§ Task description
Drop the pictures, then extract the listing word for word.

§ Input material
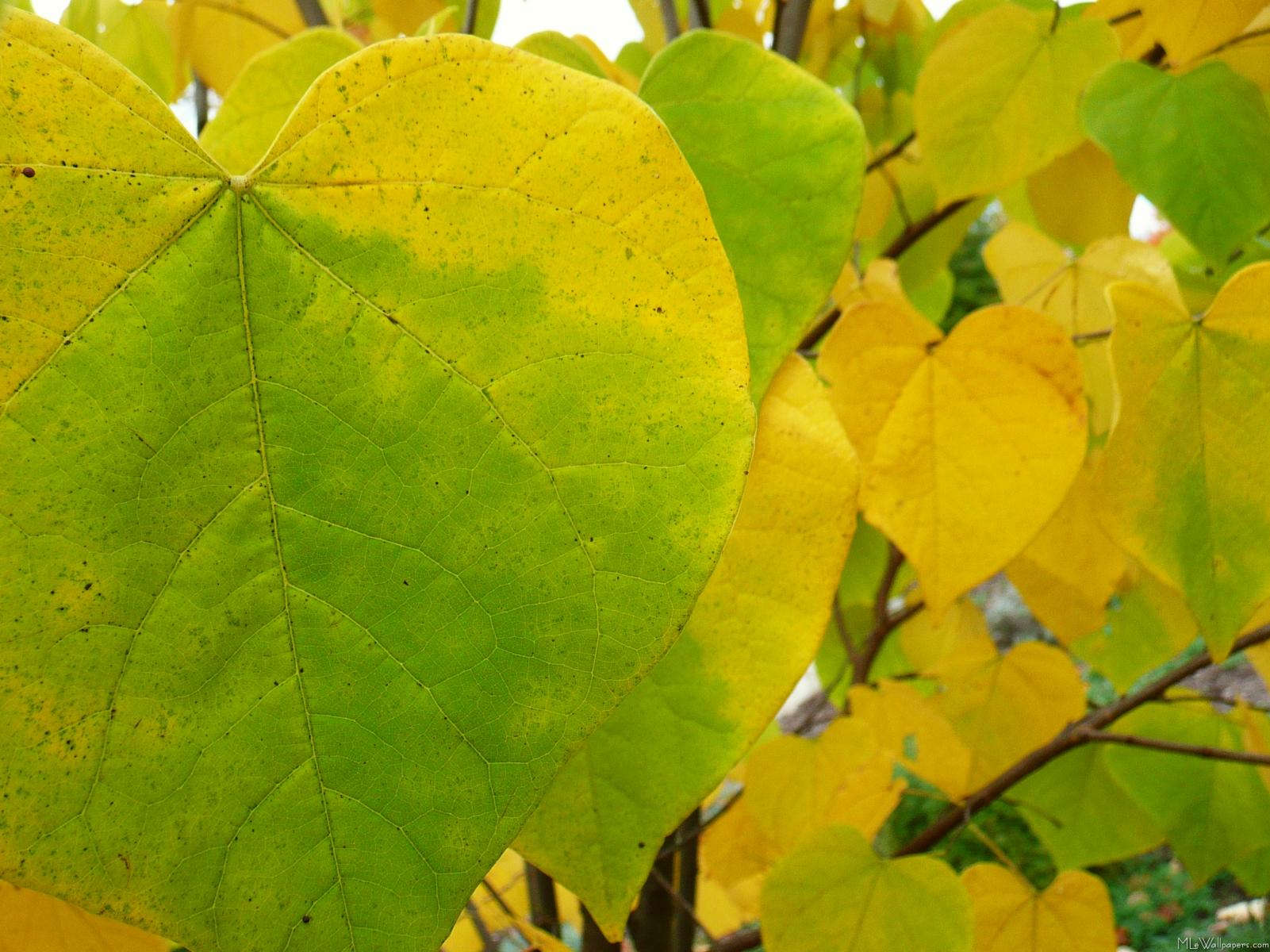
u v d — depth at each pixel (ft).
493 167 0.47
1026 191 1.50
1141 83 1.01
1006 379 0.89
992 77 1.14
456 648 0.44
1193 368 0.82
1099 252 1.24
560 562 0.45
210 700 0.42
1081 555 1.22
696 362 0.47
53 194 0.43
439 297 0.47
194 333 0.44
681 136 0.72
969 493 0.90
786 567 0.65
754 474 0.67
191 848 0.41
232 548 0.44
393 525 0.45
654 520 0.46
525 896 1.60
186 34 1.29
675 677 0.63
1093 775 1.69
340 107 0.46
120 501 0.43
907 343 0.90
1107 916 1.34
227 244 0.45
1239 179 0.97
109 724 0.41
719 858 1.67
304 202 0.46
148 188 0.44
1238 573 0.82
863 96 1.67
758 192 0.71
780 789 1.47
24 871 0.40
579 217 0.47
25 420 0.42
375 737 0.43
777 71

§ Answer to this task
u v d — depth at each pixel (ft).
493 167 0.47
1026 191 1.50
1141 83 1.01
1006 379 0.89
992 77 1.14
456 648 0.44
1193 368 0.82
1099 252 1.24
560 562 0.45
210 700 0.42
1081 555 1.22
696 362 0.47
53 194 0.43
439 297 0.47
194 333 0.44
681 136 0.72
969 493 0.90
786 567 0.65
754 474 0.67
191 848 0.41
232 548 0.44
393 525 0.45
654 520 0.46
525 896 1.60
186 34 1.29
675 677 0.63
1093 775 1.69
340 107 0.46
120 501 0.43
907 343 0.90
1107 916 1.34
227 244 0.45
1239 179 0.97
109 724 0.41
719 858 1.67
304 202 0.46
148 188 0.44
1238 573 0.82
863 96 1.67
758 192 0.71
780 789 1.47
24 871 0.40
579 217 0.47
25 420 0.42
375 737 0.43
777 71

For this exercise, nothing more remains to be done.